_TASK REQUIREMENTS_:
The listing below must be repeated word for word, with its images excluded.

_DATASET CONTENT_:
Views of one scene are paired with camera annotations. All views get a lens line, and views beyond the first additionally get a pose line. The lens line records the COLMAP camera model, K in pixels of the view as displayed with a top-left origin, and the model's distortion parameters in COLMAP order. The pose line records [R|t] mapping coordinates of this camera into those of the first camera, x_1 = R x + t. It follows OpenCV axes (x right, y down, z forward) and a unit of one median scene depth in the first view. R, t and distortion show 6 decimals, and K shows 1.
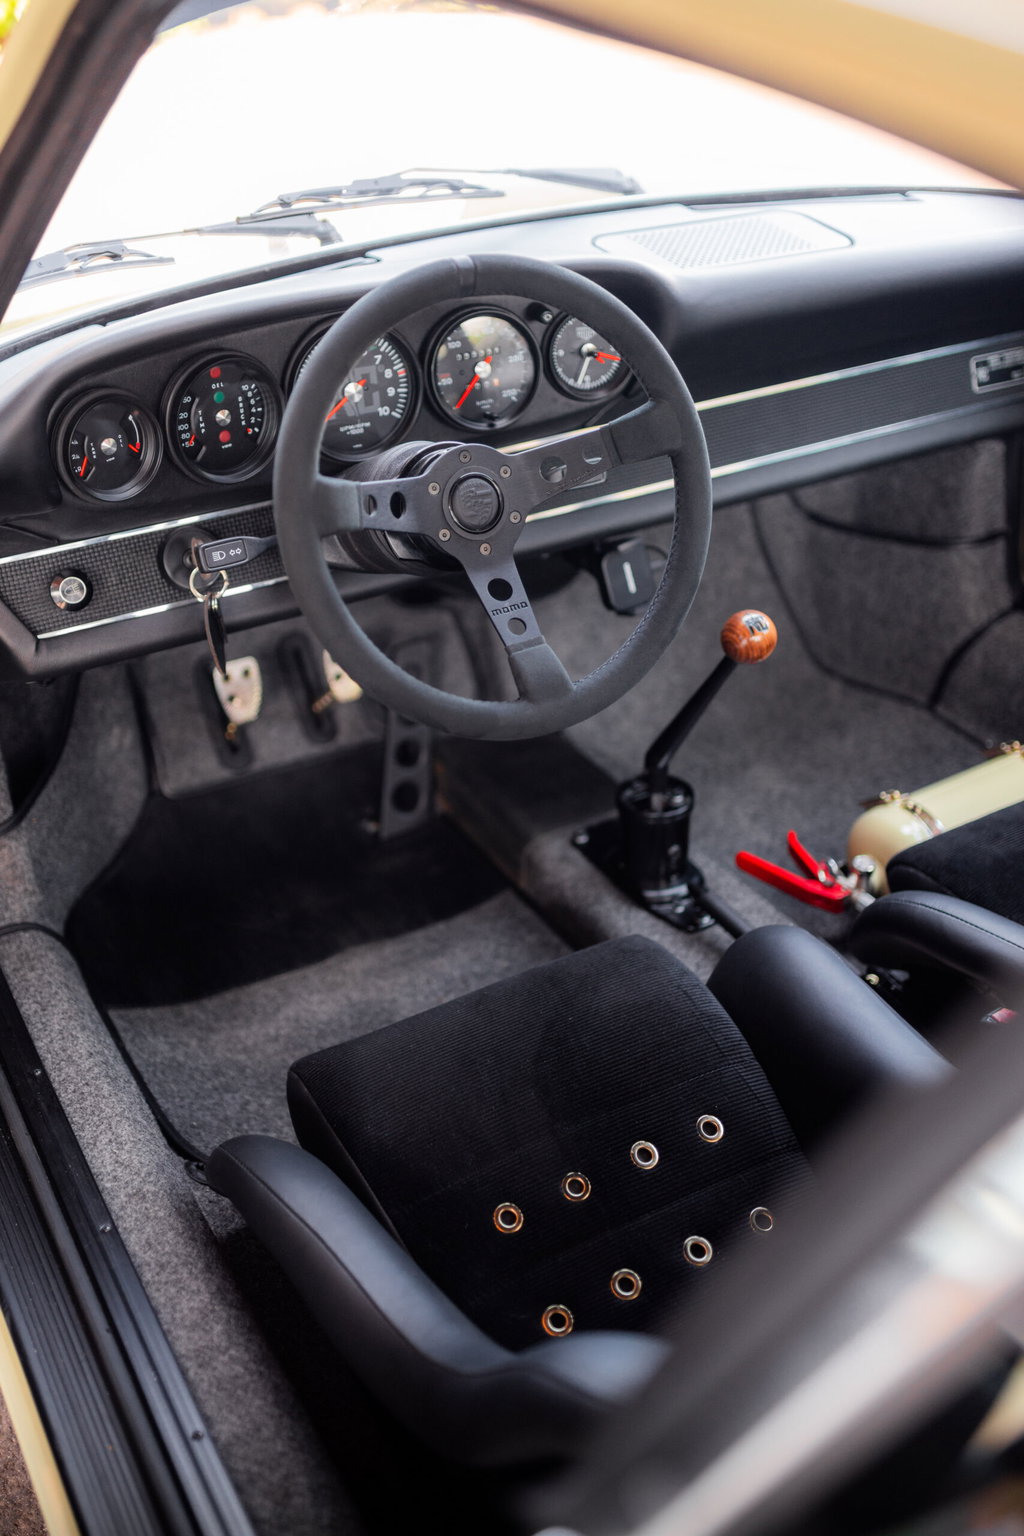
lens RADIAL K [[1408.2, 0, 501.0], [0, 1408.2, 735.0], [0, 0, 1]] dist [-0.035312, 0.022758]
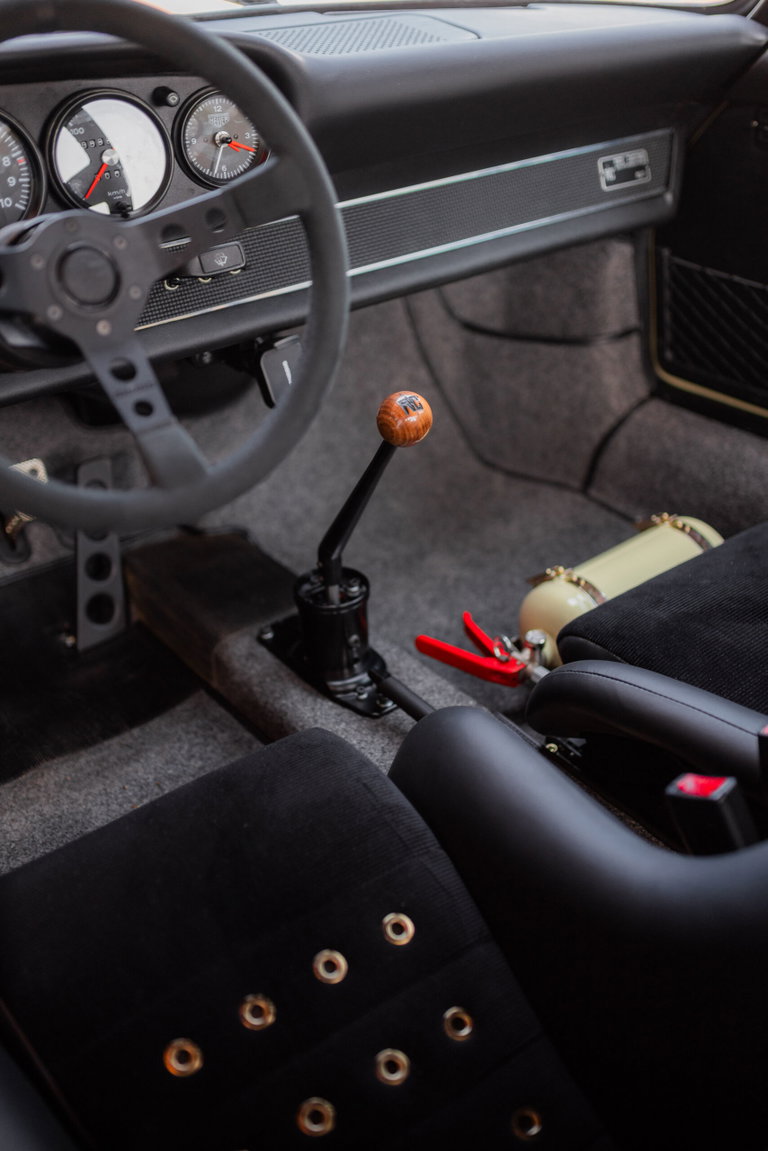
lens RADIAL K [[1055.2, 0, 375.7], [0, 1055.2, 550.8], [0, 0, 1]] dist [-0.035312, 0.022758]
pose [[0.991448, -0.072981, 0.108191, 0.059639], [0.073669, 0.997280, -0.002377, 0.020292], [-0.107723, 0.010327, 0.994127, 0.229657]]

_OUTPUT BELOW_:
Views of one scene are paired with camera annotations. All views get a lens line, and views beyond the first additionally get a pose line. The lens line records the COLMAP camera model, K in pixels of the view as displayed with a top-left origin, and the model's distortion parameters in COLMAP order. The pose line records [R|t] mapping coordinates of this camera into those of the first camera, x_1 = R x + t. It follows OpenCV axes (x right, y down, z forward) and a unit of one median scene depth in the first view. R, t and distortion show 6 decimals, and K shows 1.
lens RADIAL K [[1408.2, 0, 501.0], [0, 1408.2, 735.0], [0, 0, 1]] dist [-0.035312, 0.022758]
lens RADIAL K [[1055.2, 0, 375.7], [0, 1055.2, 550.8], [0, 0, 1]] dist [-0.035312, 0.022758]
pose [[0.991448, -0.072981, 0.108191, 0.059639], [0.073669, 0.997280, -0.002377, 0.020292], [-0.107723, 0.010327, 0.994127, 0.229657]]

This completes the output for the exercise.